- Data excerpts:
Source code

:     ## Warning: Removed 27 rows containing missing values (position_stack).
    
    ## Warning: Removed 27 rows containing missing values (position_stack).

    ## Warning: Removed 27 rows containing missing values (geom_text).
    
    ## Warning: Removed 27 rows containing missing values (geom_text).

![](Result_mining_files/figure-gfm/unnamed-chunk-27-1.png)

- INSTRUCTIONS TO FOLLOW: Please reproduce the records above in their entirety, exactly as given.

- TASK ANSWER:
Source code

:     ## Warning: Removed 27 rows containing missing values (position_stack).
    
    ## Warning: Removed 27 rows containing missing values (position_stack).

    ## Warning: Removed 27 rows containing missing values (geom_text).
    
    ## Warning: Removed 27 rows containing missing values (geom_text).

![](Result_mining_files/figure-gfm/unnamed-chunk-27-1.png)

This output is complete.